Easter Special Part 3- !AUDACIOUS

On my way to !Audacious (yes that is how you spell it, yes you can imagine the kind of annoying excitement they’re trying to expressed) John and I found two tickets to the Harlem Globetrotters outside the MEN Arena from some guy from Warrington who had bought them for £30 each. While neither of us knew anything about the Globetrotters, other than that Pope John Paul II was an honorary globetrotter and they appeared in Futurama, we figured £60 is a horrible amount of money to lose, even if in the form of tickets to fake basketball matches, and so gave it back to the Box Office.

My experience at !Audacious makes me wish we had gone to the Globetrotters. When I came through the door into the main room, (think school hall if you went to school in a garage) I heard the tones of one of the most instantly recognisable baselines in music. No, not the edited version of Handel’s messiah where it goes all slap-bassy, but Parklife by Blur.

Pictured: Not Christian Rock

Now there are a few things that you should know about the Charismatic movement, which !Audacious belongs to. They are remarkably casual, and so I thought this was just the introduction to the service that happened while people were still taking their seats. Charismatic comes from the Greek “charisma“, which means “gift”. It means they place emphasis on the gifts of the Holy Spirit. There is nothing wrong with this in theory. The gifts of the Holy Spirit in the bible are described as; wisdom, understanding, counsel, fortitude, knowledge, piety, and fear of the Lord. I think we can all hope/pray/manifest (delete where applicable) that we receive and actualize these gifts. However, the charismatic movement is often so focused on the Spirit that it forgets the other pillars of the church: the bible and reason, sacrificing them for an intense religious experience that to the uninitiated looks like a mental illness or form of mass hysteria. A lot of charismatics are very moderate and just prefer lively worship services with hands in the air, but !Audacious does not fit into this category. !Audacious didn’t even have the kinds of charismatic behaviours like speaking in tongues or collapsing on the ground that I was expecting.

To summarise my experience, !Audacious is entertainment, not worship. It reminded me of a variety show: there were songs, comedy sketches, performances, cartoons on the TVs, and to top it all off, a Barney the Dinosaur kind of guy in a costume. (There were very few kids, but the adults all seemed to love the “Kid’s Croc.”) I got a feeling that all this was building towards something, but I’m not sure quite what. There was a bit of a theme of body dysmorphia, but this was so interspersed with adverts for the latest !Audacious CD (£10.99) and pledges for money (“we accept cash, card or cheque!”) that it took on a mildly sinister appearance in light of the service just an hour earlier decrying the perils of consumerism.
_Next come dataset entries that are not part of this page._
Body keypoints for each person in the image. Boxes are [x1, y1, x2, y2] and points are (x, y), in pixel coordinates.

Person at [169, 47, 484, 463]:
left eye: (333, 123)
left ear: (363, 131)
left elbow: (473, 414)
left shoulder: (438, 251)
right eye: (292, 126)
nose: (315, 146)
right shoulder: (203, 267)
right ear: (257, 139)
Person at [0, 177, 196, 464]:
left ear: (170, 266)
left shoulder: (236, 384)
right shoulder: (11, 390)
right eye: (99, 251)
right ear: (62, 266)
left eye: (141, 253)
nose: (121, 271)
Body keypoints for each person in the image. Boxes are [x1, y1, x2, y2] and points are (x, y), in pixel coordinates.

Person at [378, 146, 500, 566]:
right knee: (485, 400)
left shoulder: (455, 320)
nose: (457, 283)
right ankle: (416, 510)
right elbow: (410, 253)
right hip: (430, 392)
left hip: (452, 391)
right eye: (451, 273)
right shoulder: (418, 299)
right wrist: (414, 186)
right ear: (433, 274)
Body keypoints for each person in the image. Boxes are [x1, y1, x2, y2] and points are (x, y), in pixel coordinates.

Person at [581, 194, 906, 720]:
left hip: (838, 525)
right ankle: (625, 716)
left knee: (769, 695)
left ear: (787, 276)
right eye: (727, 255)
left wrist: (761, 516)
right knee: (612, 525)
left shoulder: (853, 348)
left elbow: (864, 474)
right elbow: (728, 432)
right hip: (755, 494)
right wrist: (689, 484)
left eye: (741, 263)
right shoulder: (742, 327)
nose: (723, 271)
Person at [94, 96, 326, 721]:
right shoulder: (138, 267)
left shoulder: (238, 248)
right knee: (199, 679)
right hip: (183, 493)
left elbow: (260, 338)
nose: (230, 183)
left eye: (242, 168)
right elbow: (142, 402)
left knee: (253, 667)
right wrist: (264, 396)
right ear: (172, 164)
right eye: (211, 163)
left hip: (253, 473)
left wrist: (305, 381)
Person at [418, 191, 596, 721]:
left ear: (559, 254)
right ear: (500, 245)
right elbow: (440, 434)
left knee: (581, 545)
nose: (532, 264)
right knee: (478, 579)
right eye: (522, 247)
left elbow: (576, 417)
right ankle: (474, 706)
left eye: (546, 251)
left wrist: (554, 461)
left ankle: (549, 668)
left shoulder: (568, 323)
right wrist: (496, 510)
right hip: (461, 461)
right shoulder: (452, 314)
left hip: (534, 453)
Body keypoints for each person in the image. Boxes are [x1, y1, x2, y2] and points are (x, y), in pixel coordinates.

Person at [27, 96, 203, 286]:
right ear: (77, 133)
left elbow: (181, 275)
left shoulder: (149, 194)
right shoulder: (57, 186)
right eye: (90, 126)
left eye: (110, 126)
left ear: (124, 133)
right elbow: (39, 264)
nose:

I was waiting for theological content or scriptural reading, or spiritual contemplation, but it never came. In all fairness, I left after about forty-five minutes. But forty-five minutes is a long time in an atmosphere where you feel entirely alien, and forty-five minutes is a long time for neither God nor Jesus to be mentioned once in a church service. The bible was treated as a cursory text to explain why the pastor was so generous and giving.  This kind of service isn’t designed for someone like me: I am educated and middle-class and already have a relationship to my faith that I have critically self-reflected upon. !Audacious is largely a missionary organisation that evangelises to people from poor backgrounds who do not feel part of traditional church communities. Things such as showing the BBC cartoon Creature Comforts will no doubt be conceptualized as “making church fun!” and the people dressed in bunny costumes bouncing on space-hoppers who entered the room would be “making church family friendly!” The Ghostbusters theme tune which was, no joke, played by the worship band, would probably be seen as a cultural reference point. But if all you are doing is copying popular culture while asking for donations, but without mentioning God, in what sense are you truly a church?